After these two plenary lectures we had a choice of three tracks: internal threats, security as a service and cyber threats. Safepark attended the last track. A focus was last weeks ransom-ware attack, which hit 6 to 8 Danish municipalities. First PwC's manager of security and technology Mads N. Madsen talked about the importance of getting business management concerned about security. In the area of process safety this happened after the 2005 explosion and fire at BP's Texas City Refinery and the Baker Report (link will download a pdf-file with the report from the Canadian organisation ABSA) about that. Mr. Johannsen said you can spend 3 kinds of money on security: Good money before an event, Panic money during an event, and Frustration money during restoration of normal operations. He also told us, that the average cost of a cyber security incident is 2.7 M$, and with more than 42 million events in 2014, then the annual cost to industry is more than 100 M$. PwC also talked about PwC's involvement in the response to last weeks ransom-ware attack on several Danish municipalities. The attack PwC was involved in turned out to just involve a single infected computer. However, even with just one computer infected the ransom-ware managed to encrypt more than 35,000 files, which this computer had access to. PwC recommended, that the municipality informed the media about the event. This generated an enormous interest from journalist across the country over the following days, which the municipality had not anticipated. Later Peter Schjøtt, who is cyber security specialist and evangelist with Symantec also talked about last weeks worldwide ransom-ware attack, which hit especially hard in Australia and appeared to involve a dozen coordinated groups. During and after the attack Symantec have detected more than 1000 variants of this malware. Mr. Schjøtt also told us, that a survey they performed found that 60% of organisations experience more than 25 incidents per months, and that the average time to discovery was 8 months. 90-95% of the cases the ransom-ware arrive as spam and in 5-10% of cases the ransom-ware arrive through browsing. A ransom is payed in 1-1½% of incidents - without any garantee of getting the files decrypted. Also on the cyber threats track global enterprise sales manger Nikolaj Holm Vang of SMS Passcode described their 3rd generation authentication system, and industry analyst
Marcelo Pereira from Secunia talked about business enablement versus security, and how the security model has changed from a hard shell (firewall) with a soft core to a soft shell with a hard core. He also showed the trend in zeo-day events over the last six years, and hinted, that the data for 2014 were not good.
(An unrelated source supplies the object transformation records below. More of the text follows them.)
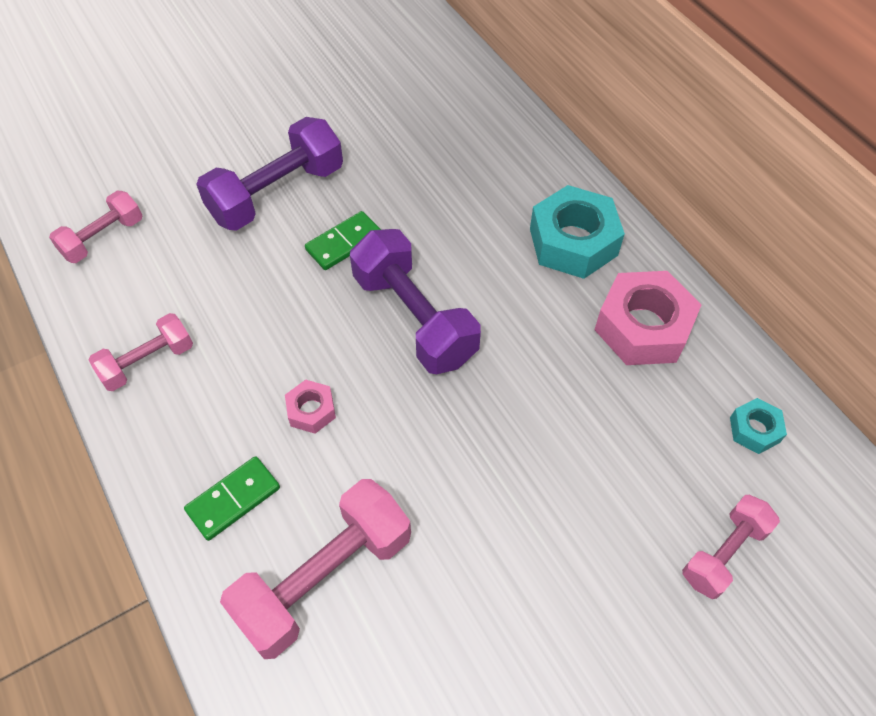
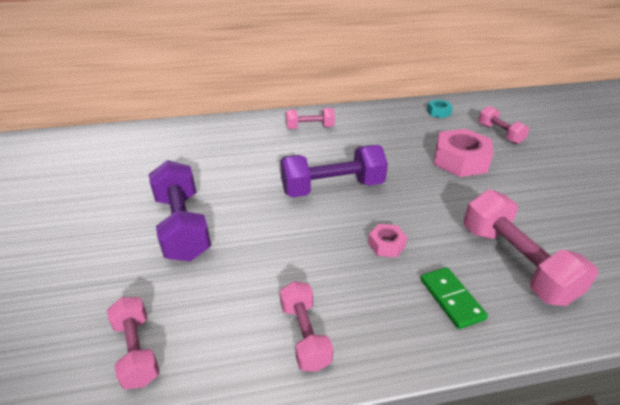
camera: 70 degrees left, 20 degrees down
green domino [305,211,381,270] -> none
turquoise nut [530,185,625,279] -> pink dumbbell [286,108,335,129]
pink nut [595,271,701,365] -> pink nut moved to [434,129,493,177]

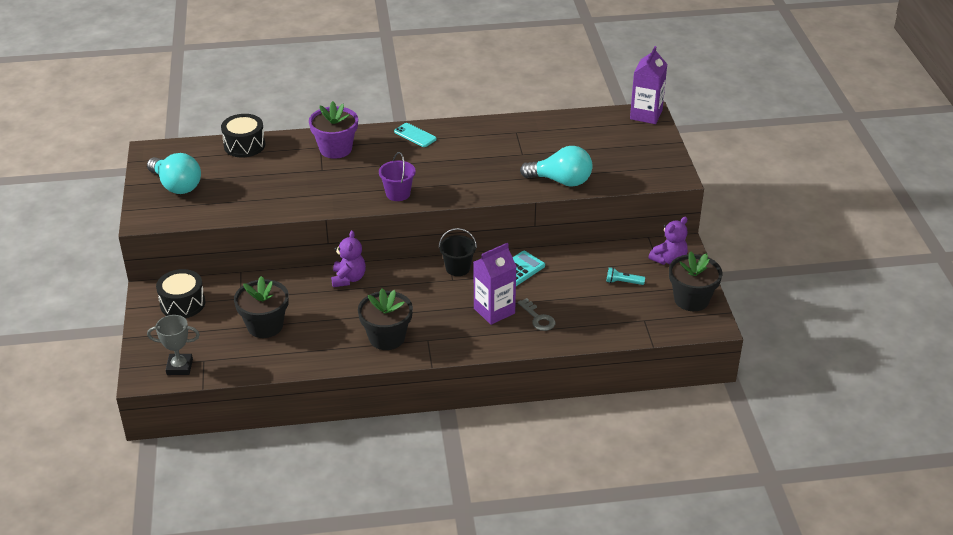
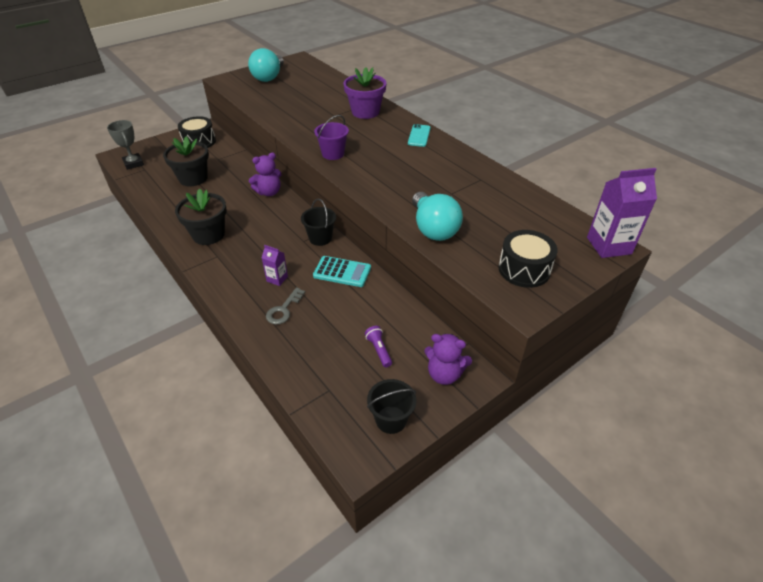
camera: 60 degrees right, 5 degrees up
black drum [221,114,265,158] -> black drum moved to [498,230,558,288]
purple carton [474,243,517,325] -> purple carton [262,245,288,286], size x0.53
turquoise flashlight [606,267,645,285] -> purple flashlight [365,326,392,367]
black flower pot [669,251,722,311] -> black bucket [367,379,417,434]

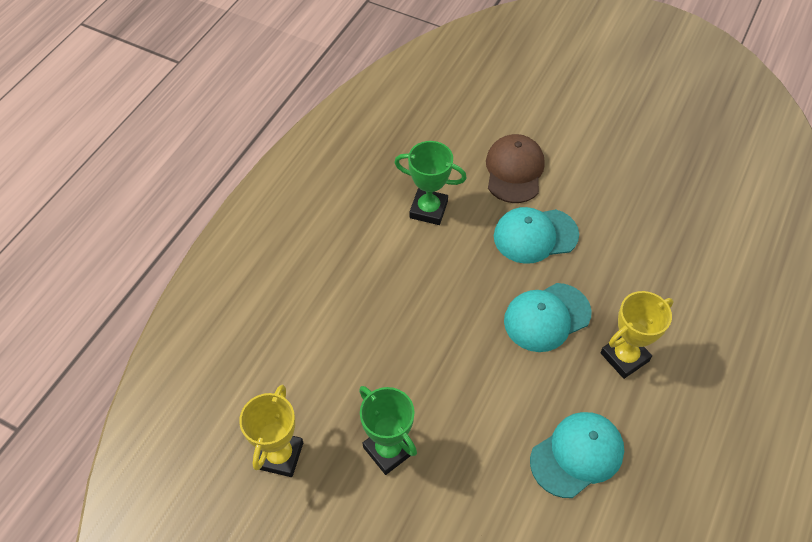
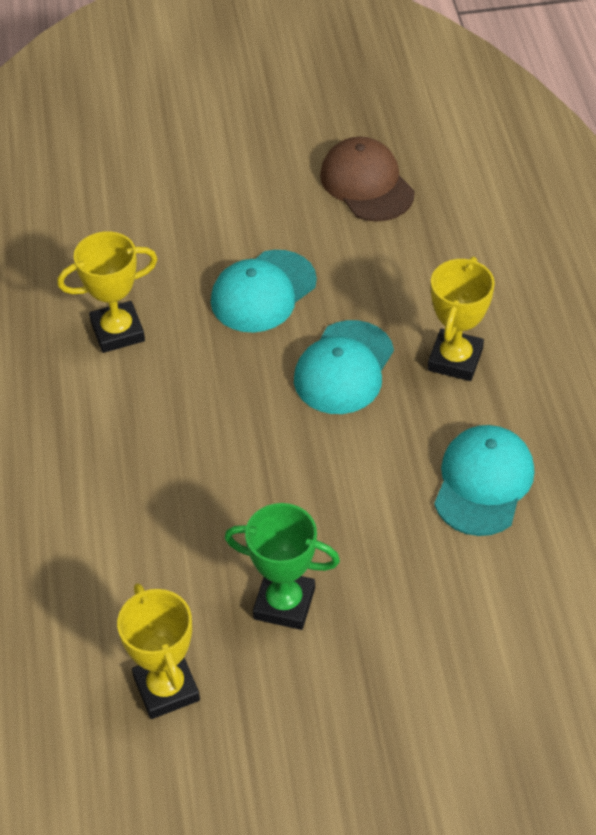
camera: 35 degrees left, 5 degrees down
green trophy [394,141,467,225] -> yellow trophy [57,231,158,353]
brown cap [486,134,545,203] -> brown cap moved to [320,137,415,222]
Finally a group of four persons from CSIS under the leadership their CTO Jan Kaastrup to create a demo of a zero-day flash exploit to shows us how hackers use social media to find the easiest way to the person the wanted to attack inside the targeted organization. After sending an e-mail to the person, and the person clicking on the link in the e-mail they showed us how they "hacker" now had full control of the computer, including the ability to turn on/off the build-in webcam and microphone, and naturally download any on the system. After such a demo one become much more careful about clicking on any link in an e-mail with first inspecting it, by hovering the mouse pointer above it and making sure, that the link points to a known location. 

At conference such as this one your welcome package usually include a number of advertisements from the sponsors of the event. Todays conference was no different. However, sometimes I wonder wath the line of thinking in the marketing department was when creating these. See for example the picture on the left from a flyer about a service from Deloitte. When I see this
picture of large antennas my thoughts immediately turns to the worldwide surveillance by the NSA and other goverment entities. Another example is the picture on the right from a flyer from SMS Passcode, which provide intelligent 3.rd generation authentication tools. This drawing makes me thing about Dark Vader from Star Wars. What are your thoughts, when seeing these pictures in material aimed at data protection?